A recent report from the Natural Resources Defense Council (NRDC) reveals the devastating effects of climate change on the health of American workers. It warns that both indoor and outdoor workers will suffer from the increasing frequency and intensity of extreme heat, hurricanes, floods, wildfires, drought, and infectious diseases.
“Protecting workers from climate change is entirely within our grasp,” Juanita Constible, Senior Advocate at the NRDC and Co-author of the report, tells Food Tank. “But [it] will get harder the longer we wait.”
The report, “On the Front Lines: Climate Change Threatens the Health of America’s Workers,” includes 14 personal stories from workers across the United States. Spotlighting their experiences, the stories describe how climate change threatens workers’ jobs, health, and ability to care for their families.
“When we embarked on this project, we didn’t expect to be talking about grade school teachers or flight attendants,” Constible says, “I’m hoping the stories will convey the seriousness and urgency of the climate crisis in a way that science alone sometimes can’t.”
The report details the increasing frequency and severity of extreme weather events, such as hurricanes, droughts, and wildfires across the U.S. It also explains that as temperatures rise, more Americans will work in extreme heat. These conditions make workers more susceptible to muscle cramps, vomiting, heart attacks, and heatstroke. They also increase the risk of occupational injuries by compromising balance, motor control, and vision.
Farmworkers and construction workers, who often wear heat-trapping protective clothing and operate heavy machinery, will be especially exposed to extreme heat.

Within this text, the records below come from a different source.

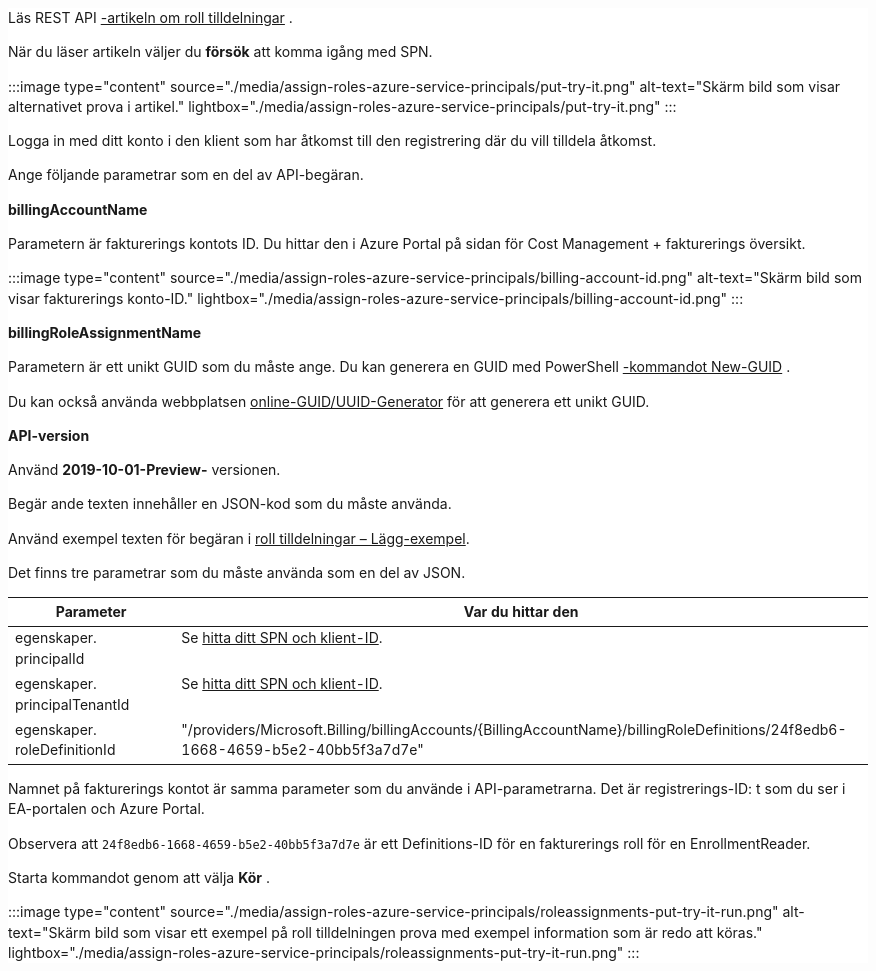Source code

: Läs REST API [-artikeln om roll tilldelningar](/rest/api/billing/2019-10-01-preview/roleassignments/put) .

När du läser artikeln väljer du **försök** att komma igång med SPN.

:::image type="content" source="./media/assign-roles-azure-service-principals/put-try-it.png" alt-text="Skärm bild som visar alternativet prova i artikel." lightbox="./media/assign-roles-azure-service-principals/put-try-it.png" :::

Logga in med ditt konto i den klient som har åtkomst till den registrering där du vill tilldela åtkomst.

Ange följande parametrar som en del av API-begäran.

**billingAccountName**

Parametern är fakturerings kontots ID. Du hittar den i Azure Portal på sidan för Cost Management + fakturerings översikt.

:::image type="content" source="./media/assign-roles-azure-service-principals/billing-account-id.png" alt-text="Skärm bild som visar fakturerings konto-ID." lightbox="./media/assign-roles-azure-service-principals/billing-account-id.png" :::

**billingRoleAssignmentName**

Parametern är ett unikt GUID som du måste ange. Du kan generera en GUID med PowerShell [-kommandot New-GUID](/powershell/module/microsoft.powershell.utility/new-guid?view=powershell-7.1&preserve-view=true) .

Du kan också använda webbplatsen [online-GUID/UUID-Generator](https://guidgenerator.com/) för att generera ett unikt GUID.

**API-version**

Använd **2019-10-01-Preview-** versionen.

Begär ande texten innehåller en JSON-kod som du måste använda.

Använd exempel texten för begäran i [roll tilldelningar – Lägg-exempel](/rest/api/billing/2019-10-01-preview/roleassignments/put#examples).

Det finns tre parametrar som du måste använda som en del av JSON.

| Parameter | Var du hittar den |
| --- | --- |
| egenskaper. principalId | Se [hitta ditt SPN och klient-ID](#find-your-spn-and-tenant-id). |
| egenskaper. principalTenantId | Se [hitta ditt SPN och klient-ID](#find-your-spn-and-tenant-id). |
| egenskaper. roleDefinitionId | "/providers/Microsoft.Billing/billingAccounts/{BillingAccountName}/billingRoleDefinitions/24f8edb6-1668-4659-b5e2-40bb5f3a7d7e" |

Namnet på fakturerings kontot är samma parameter som du använde i API-parametrarna. Det är registrerings-ID: t som du ser i EA-portalen och Azure Portal.

Observera att `24f8edb6-1668-4659-b5e2-40bb5f3a7d7e` är ett Definitions-ID för en fakturerings roll för en EnrollmentReader.

Starta kommandot genom att välja **Kör** .

:::image type="content" source="./media/assign-roles-azure-service-principals/roleassignments-put-try-it-run.png" alt-text="Skärm bild som visar ett exempel på roll tilldelningen prova med exempel information som är redo att köras." lightbox="./media/assign-roles-azure-service-principals/roleassignments-put-try-it-run.png" :::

Insect-transmitted diseases will likely increase as well, the report warns. Climate change allows disease-carrying agents like ticks and mosquitoes to spread farther, live longer, and reproduce more. This puts outdoor workers, including farmworkers, at greater risk of contracting diseases such as West Nile virus, Zika virus, Lyme disease, dengue fever, and more.
These trends are anticipated to threaten the economic stability of workers by reducing work hours and take-home pay, and by increasing rates of houselessness and work-related injuries. This will disproportionately impact Black and Latinx workers, who are overrepresented in occupations threatened by climate change, according to the report.

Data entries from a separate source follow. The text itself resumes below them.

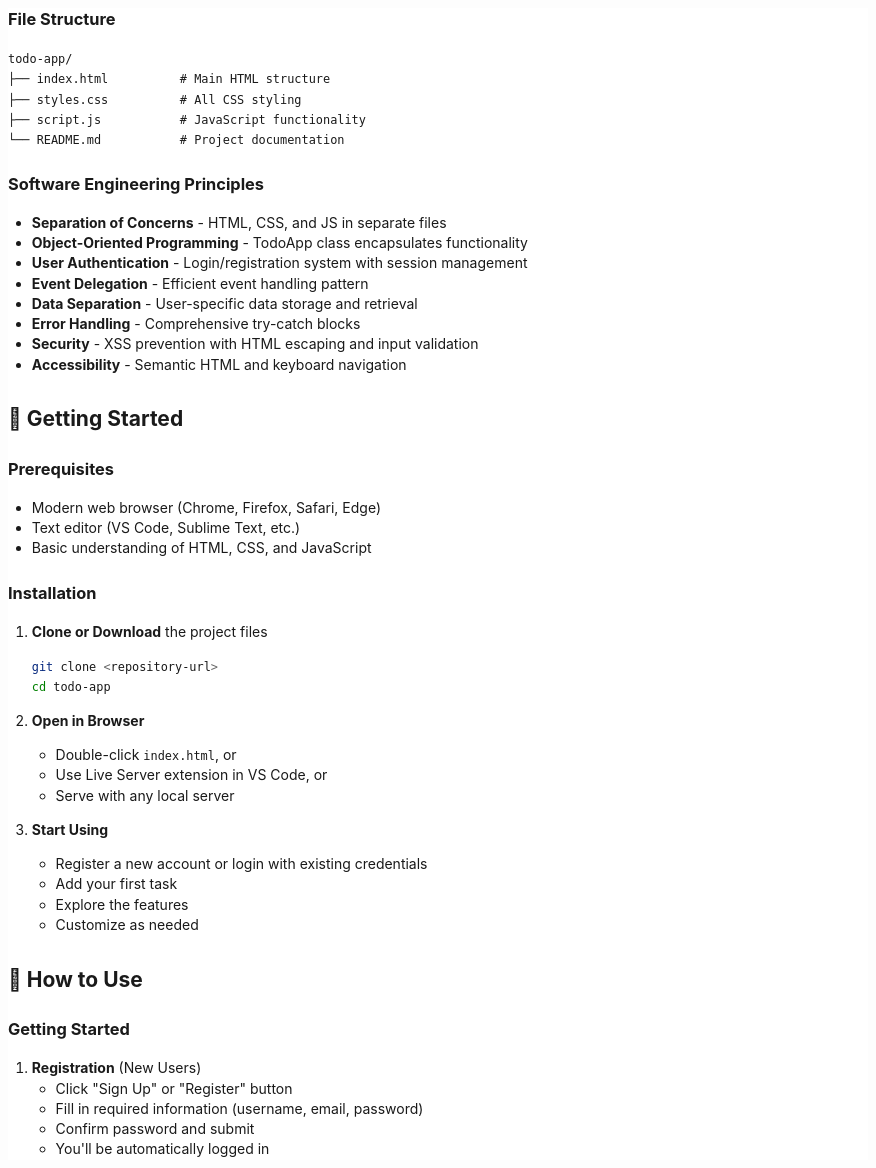 ### File Structure
```
todo-app/
├── index.html          # Main HTML structure
├── styles.css          # All CSS styling
├── script.js           # JavaScript functionality
└── README.md           # Project documentation
```

### Software Engineering Principles
- **Separation of Concerns** - HTML, CSS, and JS in separate files
- **Object-Oriented Programming** - TodoApp class encapsulates functionality
- **User Authentication** - Login/registration system with session management
- **Event Delegation** - Efficient event handling pattern
- **Data Separation** - User-specific data storage and retrieval
- **Error Handling** - Comprehensive try-catch blocks
- **Security** - XSS prevention with HTML escaping and input validation
- **Accessibility** - Semantic HTML and keyboard navigation

## 🚀 Getting Started

### Prerequisites
- Modern web browser (Chrome, Firefox, Safari, Edge)
- Text editor (VS Code, Sublime Text, etc.)
- Basic understanding of HTML, CSS, and JavaScript

### Installation

1. **Clone or Download** the project files
   ```bash
   git clone <repository-url>
   cd todo-app
   ```

2. **Open in Browser**
   - Double-click `index.html`, or
   - Use Live Server extension in VS Code, or
   - Serve with any local server

3. **Start Using**
   - Register a new account or login with existing credentials
   - Add your first task
   - Explore the features
   - Customize as needed

## 📖 How to Use

### Getting Started
1. **Registration** (New Users)
   - Click "Sign Up" or "Register" button
   - Fill in required information (username, email, password)
   - Confirm password and submit
   - You'll be automatically logged in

To mitigate these effects, the report lays out several recommendations. For one, Congress can update the Occupational Health and Safety Act. A law drafted in the 1970s to protect workers’ health, the Act does not yet address climate change-related risks and does not cover state- and local-level public-sector workers. In addition, the report recommends that Congress expand the budget and staffing of the Occupational Safety and Health Administration to better enforce safety policies.
Constible argues that the Senate should also pass the Protecting the Right to Organize (PRO) Act. Passed by the House earlier this year, the PRO Act would impose penalties on employers who use intimidation tactics to subdue striking and unionizing workers. Stronger legal support for collective action, she says, would help workers advocate for their health and safety in increasingly risky environments.
Constible encourages voters to put pressure on their representatives to prioritize worker safety in the face of climate change.
“Most decision-makers simply aren’t thinking about the intersection between climate change and worker health and safety,” Constible tells Food Tank. “Voters will need to keep demanding action.”